While controversies regarding evolution/ID make a bigger splash, here is a
refreshing story about Francisco Ayala - an evolutionary biologist/geneticist and a former Dominican priest (and while we are at it, he is also on the boards of Opera Pacific and the Pacific Symphony and owns vineyards in California! Hey forget about the idiotic evolution/ID controversies, he would be an interesting person to talk to about pretty much any thing). He makes it clear that evolution does not make belief in God impossible (also see his book,
Darwin's Gift: to Science and Religion). Again this underscores the fact that evolutionary biologists have a spectrum of beliefs - and all these views should be respected. In fact Ayala, goes a step further and believes that the evolutionary theory can actually provide a solution to the pesky
problem of evil:
Dr. Ayala, a former Dominican priest, said he told his audiences not just that evolution is a well-corroborated scientific theory, but also that belief in evolution does not rule out belief in God. In fact, he said, evolution “is more consistent with belief in a personal god than intelligent design. If God has designed organisms, he has a lot to account for.”
Consider, he said, that at least 20 percent of pregnancies are known to end in spontaneous abortion.
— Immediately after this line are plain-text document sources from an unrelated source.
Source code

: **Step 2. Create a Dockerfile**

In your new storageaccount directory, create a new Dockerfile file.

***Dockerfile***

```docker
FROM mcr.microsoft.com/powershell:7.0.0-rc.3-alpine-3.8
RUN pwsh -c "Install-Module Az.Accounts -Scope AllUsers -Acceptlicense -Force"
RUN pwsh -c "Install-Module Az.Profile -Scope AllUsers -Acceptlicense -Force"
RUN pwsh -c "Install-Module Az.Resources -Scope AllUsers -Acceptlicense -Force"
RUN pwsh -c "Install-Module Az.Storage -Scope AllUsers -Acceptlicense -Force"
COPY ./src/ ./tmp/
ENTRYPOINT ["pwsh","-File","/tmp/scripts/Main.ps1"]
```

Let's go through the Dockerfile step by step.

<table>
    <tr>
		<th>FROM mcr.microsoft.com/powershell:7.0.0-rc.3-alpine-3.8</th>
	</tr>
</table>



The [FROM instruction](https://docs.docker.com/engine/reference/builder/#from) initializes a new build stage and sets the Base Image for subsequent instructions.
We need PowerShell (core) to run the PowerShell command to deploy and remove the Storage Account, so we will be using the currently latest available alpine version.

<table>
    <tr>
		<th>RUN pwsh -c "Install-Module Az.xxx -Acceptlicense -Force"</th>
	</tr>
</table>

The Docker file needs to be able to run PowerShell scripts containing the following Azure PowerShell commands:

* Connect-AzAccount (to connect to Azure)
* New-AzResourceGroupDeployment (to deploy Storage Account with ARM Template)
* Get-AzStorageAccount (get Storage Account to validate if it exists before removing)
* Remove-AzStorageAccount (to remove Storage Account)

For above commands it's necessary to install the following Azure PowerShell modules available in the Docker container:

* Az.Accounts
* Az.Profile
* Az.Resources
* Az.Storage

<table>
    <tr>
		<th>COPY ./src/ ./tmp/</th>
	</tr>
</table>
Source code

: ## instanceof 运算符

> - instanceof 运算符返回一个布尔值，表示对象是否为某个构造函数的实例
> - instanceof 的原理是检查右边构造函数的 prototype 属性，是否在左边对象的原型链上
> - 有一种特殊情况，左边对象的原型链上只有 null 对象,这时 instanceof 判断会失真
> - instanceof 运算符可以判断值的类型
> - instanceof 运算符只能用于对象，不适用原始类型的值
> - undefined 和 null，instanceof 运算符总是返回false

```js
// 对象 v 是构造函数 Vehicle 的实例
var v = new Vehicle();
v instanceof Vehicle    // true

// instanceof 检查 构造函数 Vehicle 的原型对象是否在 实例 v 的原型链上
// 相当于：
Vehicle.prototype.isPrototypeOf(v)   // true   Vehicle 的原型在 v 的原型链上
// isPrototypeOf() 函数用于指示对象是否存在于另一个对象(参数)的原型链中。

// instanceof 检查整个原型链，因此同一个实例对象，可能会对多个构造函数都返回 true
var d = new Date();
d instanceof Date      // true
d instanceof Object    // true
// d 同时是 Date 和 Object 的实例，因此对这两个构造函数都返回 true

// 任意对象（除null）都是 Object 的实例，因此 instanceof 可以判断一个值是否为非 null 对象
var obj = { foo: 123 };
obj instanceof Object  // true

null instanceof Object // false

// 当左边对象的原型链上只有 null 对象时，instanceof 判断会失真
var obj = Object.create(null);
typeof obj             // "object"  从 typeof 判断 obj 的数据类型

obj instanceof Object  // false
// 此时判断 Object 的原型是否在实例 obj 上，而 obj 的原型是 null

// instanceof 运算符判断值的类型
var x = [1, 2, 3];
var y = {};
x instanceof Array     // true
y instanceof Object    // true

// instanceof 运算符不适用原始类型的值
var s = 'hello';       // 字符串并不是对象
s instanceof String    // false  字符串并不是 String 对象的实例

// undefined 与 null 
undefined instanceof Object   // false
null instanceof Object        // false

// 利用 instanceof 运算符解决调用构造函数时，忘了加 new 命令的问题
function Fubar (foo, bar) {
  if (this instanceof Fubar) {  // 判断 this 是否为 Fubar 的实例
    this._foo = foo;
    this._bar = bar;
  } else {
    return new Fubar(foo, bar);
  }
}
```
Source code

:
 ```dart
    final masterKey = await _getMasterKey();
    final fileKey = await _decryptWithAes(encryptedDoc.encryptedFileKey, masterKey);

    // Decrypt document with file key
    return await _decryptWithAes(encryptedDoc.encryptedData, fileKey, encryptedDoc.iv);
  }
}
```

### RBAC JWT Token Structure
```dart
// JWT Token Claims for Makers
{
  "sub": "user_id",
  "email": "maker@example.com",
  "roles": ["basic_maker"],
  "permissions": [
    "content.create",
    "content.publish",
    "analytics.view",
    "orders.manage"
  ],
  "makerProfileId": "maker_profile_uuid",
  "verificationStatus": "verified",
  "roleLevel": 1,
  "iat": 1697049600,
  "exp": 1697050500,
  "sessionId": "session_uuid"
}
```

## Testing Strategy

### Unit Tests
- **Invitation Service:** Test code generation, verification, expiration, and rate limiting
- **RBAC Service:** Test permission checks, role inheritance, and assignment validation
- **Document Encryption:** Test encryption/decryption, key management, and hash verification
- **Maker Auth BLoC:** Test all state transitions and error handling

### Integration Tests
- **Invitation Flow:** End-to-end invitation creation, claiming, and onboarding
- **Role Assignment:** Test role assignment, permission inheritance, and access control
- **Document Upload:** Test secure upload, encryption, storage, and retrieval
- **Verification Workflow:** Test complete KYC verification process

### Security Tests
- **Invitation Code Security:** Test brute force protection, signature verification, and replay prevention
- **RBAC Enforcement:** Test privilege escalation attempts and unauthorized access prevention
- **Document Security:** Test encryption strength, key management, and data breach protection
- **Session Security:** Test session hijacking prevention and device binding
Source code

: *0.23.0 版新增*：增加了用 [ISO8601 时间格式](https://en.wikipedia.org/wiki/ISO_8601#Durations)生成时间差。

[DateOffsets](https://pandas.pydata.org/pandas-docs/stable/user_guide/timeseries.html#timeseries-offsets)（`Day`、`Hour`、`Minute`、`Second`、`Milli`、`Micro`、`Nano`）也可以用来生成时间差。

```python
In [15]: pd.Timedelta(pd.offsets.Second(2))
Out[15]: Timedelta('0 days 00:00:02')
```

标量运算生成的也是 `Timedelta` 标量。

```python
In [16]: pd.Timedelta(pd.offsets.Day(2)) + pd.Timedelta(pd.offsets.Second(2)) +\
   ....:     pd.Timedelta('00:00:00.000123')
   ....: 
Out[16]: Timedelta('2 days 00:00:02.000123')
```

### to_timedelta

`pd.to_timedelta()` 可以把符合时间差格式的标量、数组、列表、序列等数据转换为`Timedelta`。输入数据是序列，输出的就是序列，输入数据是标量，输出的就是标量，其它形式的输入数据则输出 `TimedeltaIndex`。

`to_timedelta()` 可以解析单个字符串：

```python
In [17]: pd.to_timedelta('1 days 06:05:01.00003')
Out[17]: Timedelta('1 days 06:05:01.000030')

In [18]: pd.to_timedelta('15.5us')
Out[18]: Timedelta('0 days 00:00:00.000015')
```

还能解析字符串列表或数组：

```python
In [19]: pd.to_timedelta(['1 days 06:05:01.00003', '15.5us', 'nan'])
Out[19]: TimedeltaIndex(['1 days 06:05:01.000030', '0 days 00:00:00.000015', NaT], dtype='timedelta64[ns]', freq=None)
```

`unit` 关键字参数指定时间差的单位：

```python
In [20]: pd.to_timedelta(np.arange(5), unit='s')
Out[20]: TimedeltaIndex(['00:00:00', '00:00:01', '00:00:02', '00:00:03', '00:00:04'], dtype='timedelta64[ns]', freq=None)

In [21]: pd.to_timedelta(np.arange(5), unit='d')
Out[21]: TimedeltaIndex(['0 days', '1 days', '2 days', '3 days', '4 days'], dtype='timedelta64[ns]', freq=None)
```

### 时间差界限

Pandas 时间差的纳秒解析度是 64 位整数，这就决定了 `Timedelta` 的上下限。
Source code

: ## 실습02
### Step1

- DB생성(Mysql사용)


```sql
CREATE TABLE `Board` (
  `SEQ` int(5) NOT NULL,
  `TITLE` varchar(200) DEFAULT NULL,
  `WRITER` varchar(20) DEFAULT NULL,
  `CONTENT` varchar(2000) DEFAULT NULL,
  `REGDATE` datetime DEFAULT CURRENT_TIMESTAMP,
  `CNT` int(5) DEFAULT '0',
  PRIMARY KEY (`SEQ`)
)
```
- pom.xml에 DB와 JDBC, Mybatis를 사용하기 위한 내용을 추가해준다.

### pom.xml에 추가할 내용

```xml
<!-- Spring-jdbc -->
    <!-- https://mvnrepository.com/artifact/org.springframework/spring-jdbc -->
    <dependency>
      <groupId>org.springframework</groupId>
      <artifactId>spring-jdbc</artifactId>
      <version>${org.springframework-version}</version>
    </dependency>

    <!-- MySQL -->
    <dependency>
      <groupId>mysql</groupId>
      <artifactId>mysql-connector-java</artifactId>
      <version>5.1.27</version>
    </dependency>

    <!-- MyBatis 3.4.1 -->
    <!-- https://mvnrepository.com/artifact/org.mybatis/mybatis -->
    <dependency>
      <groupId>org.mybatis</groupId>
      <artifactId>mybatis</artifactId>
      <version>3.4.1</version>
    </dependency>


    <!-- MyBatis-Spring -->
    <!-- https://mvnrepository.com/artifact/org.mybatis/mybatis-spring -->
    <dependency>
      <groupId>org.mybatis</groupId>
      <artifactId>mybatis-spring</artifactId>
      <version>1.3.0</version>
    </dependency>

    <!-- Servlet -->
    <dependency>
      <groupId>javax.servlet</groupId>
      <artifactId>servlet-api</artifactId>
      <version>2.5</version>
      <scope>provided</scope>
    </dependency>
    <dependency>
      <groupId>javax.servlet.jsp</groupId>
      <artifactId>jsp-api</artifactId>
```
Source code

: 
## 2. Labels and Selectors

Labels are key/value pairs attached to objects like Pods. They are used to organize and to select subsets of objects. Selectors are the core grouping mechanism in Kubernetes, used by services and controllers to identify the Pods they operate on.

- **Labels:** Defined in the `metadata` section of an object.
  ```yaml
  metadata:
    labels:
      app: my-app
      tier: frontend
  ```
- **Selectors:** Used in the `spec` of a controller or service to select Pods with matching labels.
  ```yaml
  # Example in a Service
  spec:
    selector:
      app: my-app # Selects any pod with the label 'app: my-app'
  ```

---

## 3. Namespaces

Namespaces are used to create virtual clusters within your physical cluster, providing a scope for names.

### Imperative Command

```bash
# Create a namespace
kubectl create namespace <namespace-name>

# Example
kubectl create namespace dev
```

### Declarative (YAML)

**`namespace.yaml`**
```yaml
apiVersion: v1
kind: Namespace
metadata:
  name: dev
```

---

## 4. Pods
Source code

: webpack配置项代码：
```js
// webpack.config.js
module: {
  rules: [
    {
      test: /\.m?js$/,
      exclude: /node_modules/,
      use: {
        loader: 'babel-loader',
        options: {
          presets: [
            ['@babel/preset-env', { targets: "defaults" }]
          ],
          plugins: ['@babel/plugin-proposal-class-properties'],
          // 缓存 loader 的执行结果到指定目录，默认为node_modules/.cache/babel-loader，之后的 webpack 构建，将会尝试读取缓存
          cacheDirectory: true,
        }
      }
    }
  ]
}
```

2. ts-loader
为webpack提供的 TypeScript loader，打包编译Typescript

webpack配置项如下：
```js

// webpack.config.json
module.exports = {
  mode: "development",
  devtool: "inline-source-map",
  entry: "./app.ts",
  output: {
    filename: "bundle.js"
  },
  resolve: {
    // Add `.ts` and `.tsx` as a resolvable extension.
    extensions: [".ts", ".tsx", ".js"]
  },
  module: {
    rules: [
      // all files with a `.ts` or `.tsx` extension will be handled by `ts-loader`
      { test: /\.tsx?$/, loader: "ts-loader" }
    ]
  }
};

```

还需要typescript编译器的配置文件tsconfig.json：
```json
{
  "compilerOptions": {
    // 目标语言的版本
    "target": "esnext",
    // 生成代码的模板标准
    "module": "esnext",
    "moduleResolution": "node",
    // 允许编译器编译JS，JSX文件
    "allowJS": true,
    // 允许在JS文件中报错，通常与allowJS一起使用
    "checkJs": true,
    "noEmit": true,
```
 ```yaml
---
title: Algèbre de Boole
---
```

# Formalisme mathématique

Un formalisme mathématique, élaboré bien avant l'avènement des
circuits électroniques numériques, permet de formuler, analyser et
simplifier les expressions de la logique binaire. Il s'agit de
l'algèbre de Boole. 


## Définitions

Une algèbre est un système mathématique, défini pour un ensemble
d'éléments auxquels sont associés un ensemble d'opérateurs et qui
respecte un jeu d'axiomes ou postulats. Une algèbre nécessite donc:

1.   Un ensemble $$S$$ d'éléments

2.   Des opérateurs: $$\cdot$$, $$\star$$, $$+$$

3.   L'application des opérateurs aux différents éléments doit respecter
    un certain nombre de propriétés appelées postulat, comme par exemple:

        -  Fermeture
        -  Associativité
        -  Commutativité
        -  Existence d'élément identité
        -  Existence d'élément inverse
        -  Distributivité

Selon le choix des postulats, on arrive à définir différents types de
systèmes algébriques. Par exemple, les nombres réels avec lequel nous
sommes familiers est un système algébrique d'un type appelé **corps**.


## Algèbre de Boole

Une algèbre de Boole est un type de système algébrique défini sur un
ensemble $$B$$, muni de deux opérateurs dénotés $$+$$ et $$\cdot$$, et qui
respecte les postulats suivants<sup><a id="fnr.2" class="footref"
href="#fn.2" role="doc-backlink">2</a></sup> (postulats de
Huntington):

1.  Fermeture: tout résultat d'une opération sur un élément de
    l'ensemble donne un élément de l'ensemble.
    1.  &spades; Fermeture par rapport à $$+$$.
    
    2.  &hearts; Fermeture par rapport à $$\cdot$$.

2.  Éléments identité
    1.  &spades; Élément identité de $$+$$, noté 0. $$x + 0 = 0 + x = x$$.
If that results from divinely inspired anatomy, Dr. Ayala said, “God is the greatest abortionist of them all.”
Or consider, he said, the “sadism” in parasites that live by devouring their hosts, or the mating habits of insects like female midges, tiny flies that fertilize their eggs by consuming their mates’ genitals, along with all their other parts.
For the midges, Dr. Ayala said, “it makes evolutionary sense. If you are a male and you have mated, the best thing you can do for your genes is to be eaten.” But if God or some other intelligent agent made things this way on purpose, he said, “then he is a sadist, he certainly does odd things and he is a lousy engineer.”
That is also the message of his latest book, “Darwin’s Gift to Science and Religion” (Joseph Henry Press, 2007). In it, he writes that as a theology student in Spain he had been taught that evolution “provided the ‘missing link’ in the explanation of evil in the world” — a defense of God’s goodness and omnipotence, despite the existence of evil.
“As floods and drought were a necessary consequence of the fabric of the physical world, predators and parasites, dysfunctions and diseases were a consequence of the evolution of life,” he writes. “They were not a result of a deficient or malevolent design.”
Again, one doesn't have to subscribe to his theistic views, but it is interesting to see him applying evolutionary ideas to religious problems. But he does see a problem when evolution gets linked to atheism:
He said he was saddened when he saw the embrace of evolution identified with, as he put it, “explicit atheism,” as in the books of the evolutionary biologist Richard Dawkins or other writers on science and faith.
Neither the existence nor nonexistence of God is susceptible to scientific proof, Dr. Ayala said, and equating science with the abandonment of religion “fits the prejudices” of advocates of intelligent design and other creationist ideas.